[Text extractions by page]

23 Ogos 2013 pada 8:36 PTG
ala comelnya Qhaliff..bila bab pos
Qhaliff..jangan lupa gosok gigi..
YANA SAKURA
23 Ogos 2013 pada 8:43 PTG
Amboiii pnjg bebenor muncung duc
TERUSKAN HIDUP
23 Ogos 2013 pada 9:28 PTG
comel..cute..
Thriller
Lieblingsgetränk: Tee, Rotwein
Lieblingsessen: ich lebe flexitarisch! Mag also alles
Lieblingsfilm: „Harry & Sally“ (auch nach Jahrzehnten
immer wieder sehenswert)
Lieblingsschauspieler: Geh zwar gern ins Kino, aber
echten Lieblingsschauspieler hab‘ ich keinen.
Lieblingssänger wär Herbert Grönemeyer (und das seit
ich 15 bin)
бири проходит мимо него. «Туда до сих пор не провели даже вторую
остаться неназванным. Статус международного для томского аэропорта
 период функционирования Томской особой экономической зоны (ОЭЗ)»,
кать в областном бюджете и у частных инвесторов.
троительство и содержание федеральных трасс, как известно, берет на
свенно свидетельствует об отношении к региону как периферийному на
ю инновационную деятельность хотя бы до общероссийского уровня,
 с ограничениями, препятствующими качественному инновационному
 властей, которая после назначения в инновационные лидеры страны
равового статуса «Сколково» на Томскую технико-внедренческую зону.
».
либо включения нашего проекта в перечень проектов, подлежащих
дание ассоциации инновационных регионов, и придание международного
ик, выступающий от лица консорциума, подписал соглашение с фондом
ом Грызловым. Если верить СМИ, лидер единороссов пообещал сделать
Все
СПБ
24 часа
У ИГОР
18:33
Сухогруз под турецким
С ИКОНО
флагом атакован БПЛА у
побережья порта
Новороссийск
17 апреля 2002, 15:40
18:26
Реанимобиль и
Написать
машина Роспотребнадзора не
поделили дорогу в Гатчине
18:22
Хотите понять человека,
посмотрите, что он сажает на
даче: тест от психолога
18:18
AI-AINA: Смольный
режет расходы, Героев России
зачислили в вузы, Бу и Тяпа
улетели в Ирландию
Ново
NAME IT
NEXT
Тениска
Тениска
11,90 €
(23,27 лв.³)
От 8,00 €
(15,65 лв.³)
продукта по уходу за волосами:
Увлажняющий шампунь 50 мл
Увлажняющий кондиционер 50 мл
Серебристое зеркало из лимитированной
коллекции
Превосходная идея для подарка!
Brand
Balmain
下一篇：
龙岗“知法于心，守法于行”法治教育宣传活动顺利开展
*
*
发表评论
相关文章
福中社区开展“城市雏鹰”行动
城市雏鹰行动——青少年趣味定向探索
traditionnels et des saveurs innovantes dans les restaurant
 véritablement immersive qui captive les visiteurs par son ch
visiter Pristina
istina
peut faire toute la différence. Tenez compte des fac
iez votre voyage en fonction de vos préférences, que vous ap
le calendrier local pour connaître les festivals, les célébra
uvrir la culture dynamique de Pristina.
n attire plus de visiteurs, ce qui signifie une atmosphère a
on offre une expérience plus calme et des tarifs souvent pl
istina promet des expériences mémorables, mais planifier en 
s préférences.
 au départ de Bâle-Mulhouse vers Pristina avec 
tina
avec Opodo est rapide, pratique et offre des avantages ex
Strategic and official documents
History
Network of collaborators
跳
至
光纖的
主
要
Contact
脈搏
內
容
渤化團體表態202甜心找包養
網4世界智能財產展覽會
--
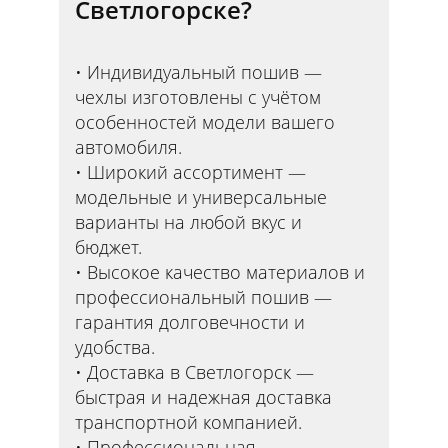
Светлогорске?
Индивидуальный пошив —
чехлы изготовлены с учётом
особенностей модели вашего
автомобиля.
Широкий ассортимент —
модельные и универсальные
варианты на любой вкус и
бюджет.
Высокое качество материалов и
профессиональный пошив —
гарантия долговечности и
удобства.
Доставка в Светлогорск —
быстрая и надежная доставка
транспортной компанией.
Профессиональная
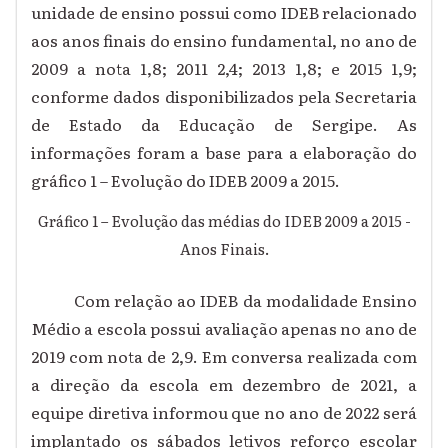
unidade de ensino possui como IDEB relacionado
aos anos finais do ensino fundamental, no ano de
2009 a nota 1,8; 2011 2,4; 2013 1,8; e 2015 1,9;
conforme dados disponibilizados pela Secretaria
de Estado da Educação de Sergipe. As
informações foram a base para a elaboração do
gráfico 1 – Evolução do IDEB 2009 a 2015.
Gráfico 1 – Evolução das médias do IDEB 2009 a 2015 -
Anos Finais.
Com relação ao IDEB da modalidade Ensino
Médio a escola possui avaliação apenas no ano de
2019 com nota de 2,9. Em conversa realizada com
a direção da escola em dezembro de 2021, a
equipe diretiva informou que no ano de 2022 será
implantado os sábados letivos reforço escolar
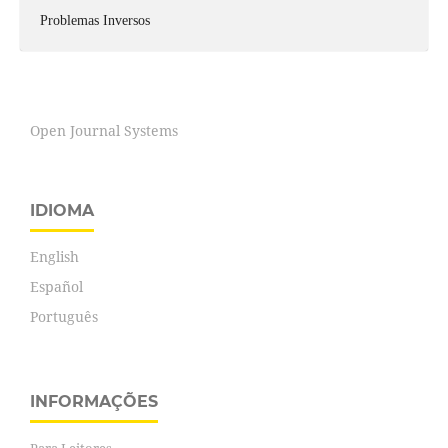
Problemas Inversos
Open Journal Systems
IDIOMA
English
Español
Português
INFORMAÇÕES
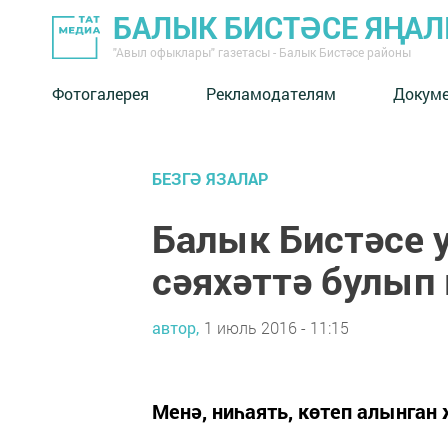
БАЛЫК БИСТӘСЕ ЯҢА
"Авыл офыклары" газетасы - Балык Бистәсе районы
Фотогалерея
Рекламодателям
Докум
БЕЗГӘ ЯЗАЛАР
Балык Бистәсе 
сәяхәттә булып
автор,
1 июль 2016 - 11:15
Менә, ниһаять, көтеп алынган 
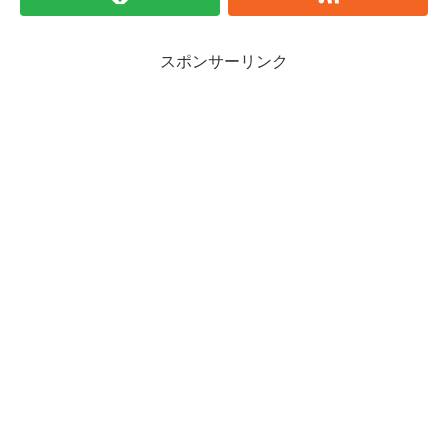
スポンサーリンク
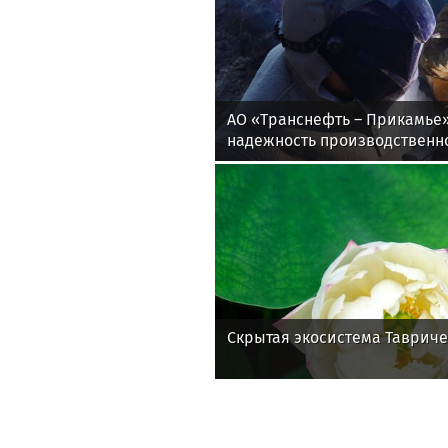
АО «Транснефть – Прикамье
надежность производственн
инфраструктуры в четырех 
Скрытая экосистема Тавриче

• Required work
Please echo the lines verbatim, starting at the line containing "Светлогорске?" and ending at the line containing "Профессиональная", with both of those lines included.

• Solution to the exercise
Светлогорске?
Индивидуальный пошив —
чехлы изготовлены с учётом
особенностей модели вашего
автомобиля.
Широкий ассортимент —
модельные и универсальные
варианты на любой вкус и
бюджет.
Высокое качество материалов и
профессиональный пошив —
гарантия долговечности и
удобства.
Доставка в Светлогорск —
быстрая и надежная доставка
транспортной компанией.
Профессиональная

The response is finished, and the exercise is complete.